Le Compas direct en perte de Night Club et d'espaces mythiques

 



Depuis toujours le Compas direct a connu des espaces mythiques attirant la grande foule tous les week-ends. Ils marquaient tellement ce genre musical en général et les groupes en particulier, nous avons des groupes musicaux et des chansons classiques portant les noms des espaces. Nous pouvons citer, entre autres Ensemble aux calebasses (Le groupe de Nemours Jean-Baptiste), Ensemble Riviera hôtel(un groupe musical), Ensemble Ibo Lélé(Un autre groupe musical), Bébé Paramount (un tube de Tabou Combo), Palladium direct (un tube de Webert Sicot), Compas Cabane choucoune (un classique de Nemours Jean-Baptiste), l'Orchestre Casino international.

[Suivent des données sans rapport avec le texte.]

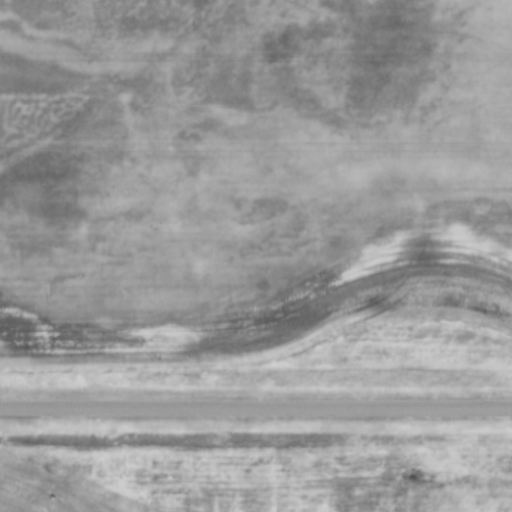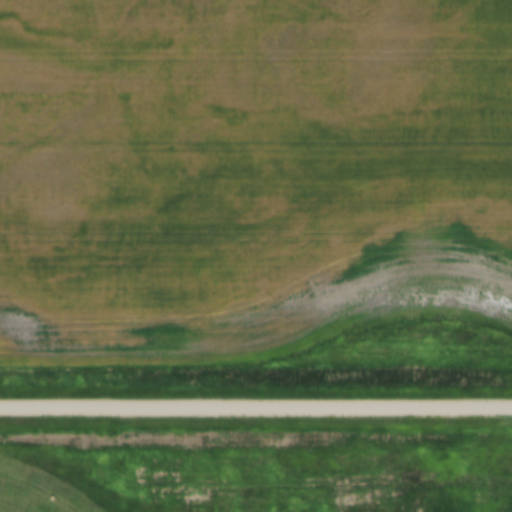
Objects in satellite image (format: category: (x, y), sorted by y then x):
road: (255, 409)
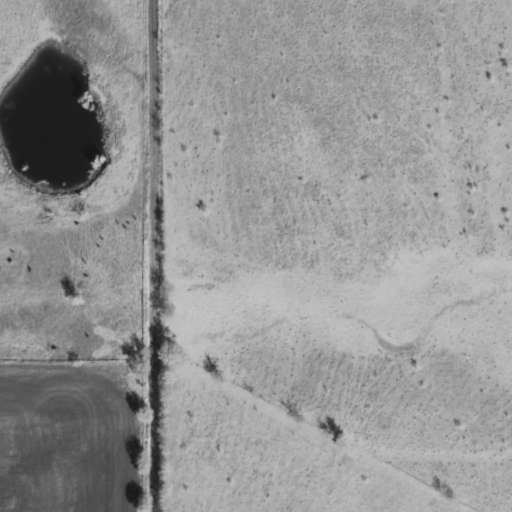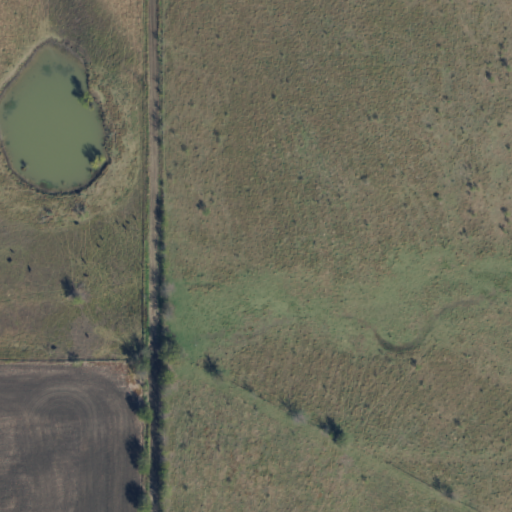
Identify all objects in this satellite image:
road: (149, 256)
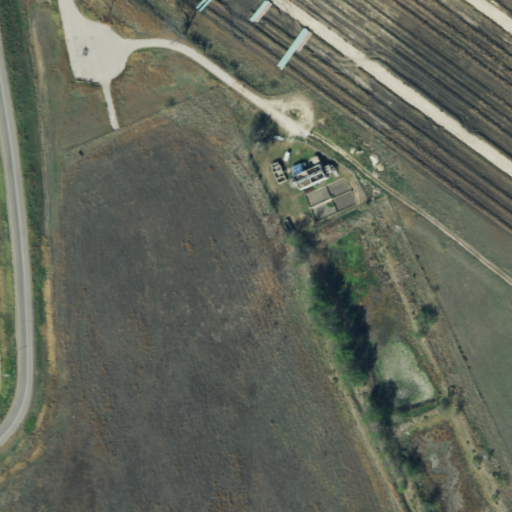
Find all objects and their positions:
road: (76, 32)
road: (19, 264)
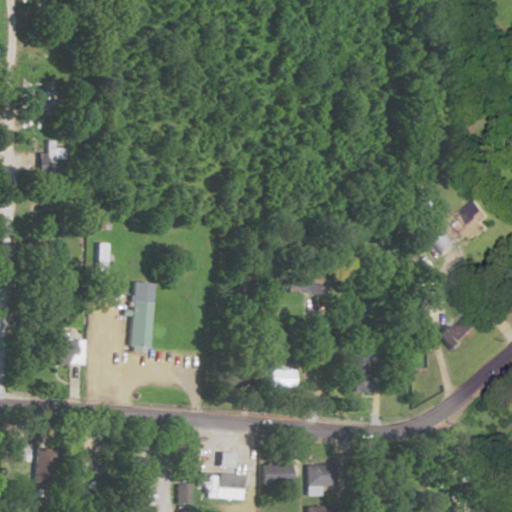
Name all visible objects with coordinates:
building: (46, 95)
building: (48, 158)
road: (5, 162)
building: (436, 239)
building: (47, 251)
building: (98, 266)
building: (299, 282)
building: (136, 326)
building: (454, 332)
road: (430, 341)
building: (57, 344)
building: (357, 373)
road: (314, 374)
building: (279, 375)
building: (228, 376)
road: (269, 426)
road: (248, 451)
building: (135, 463)
building: (39, 465)
building: (272, 473)
building: (315, 477)
building: (216, 481)
building: (135, 496)
building: (314, 509)
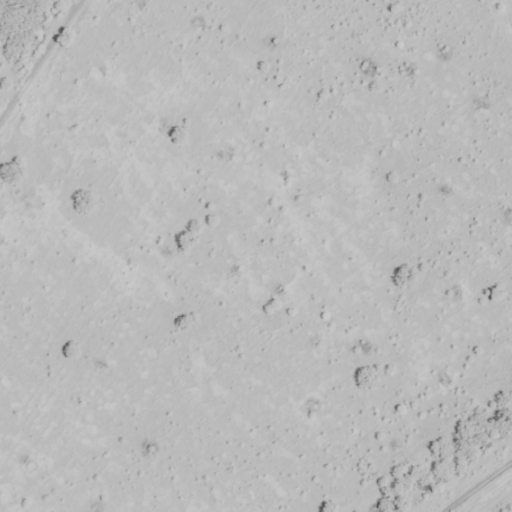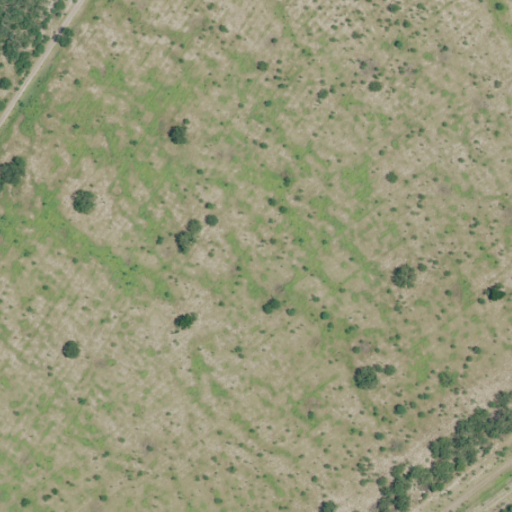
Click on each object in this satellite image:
road: (39, 55)
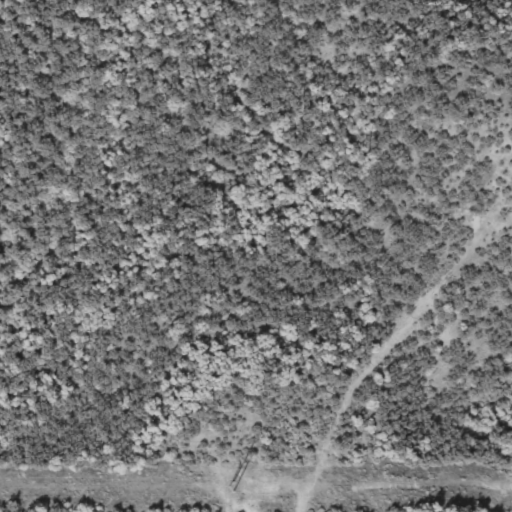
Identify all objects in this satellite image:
power tower: (232, 484)
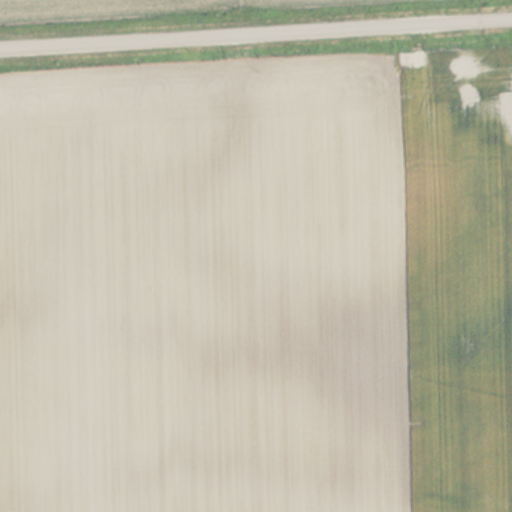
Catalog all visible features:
road: (256, 32)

Aussi choquant que cela puisse paraître, ces espaces n'existent plus, ou ils sont mis à l'écart au profit de grands hôtels luxueux et élitistes qui n'ont rien à voir à un bal dans le vrai sens du thème.

Ces grands hôtels exigent une somme faramineuse pour leur louage. Ils sont des espaces n'ayant ni de son, ni de de lumières, encore moins de "stage". Mais ce sont eux que les promoteurs choisissent.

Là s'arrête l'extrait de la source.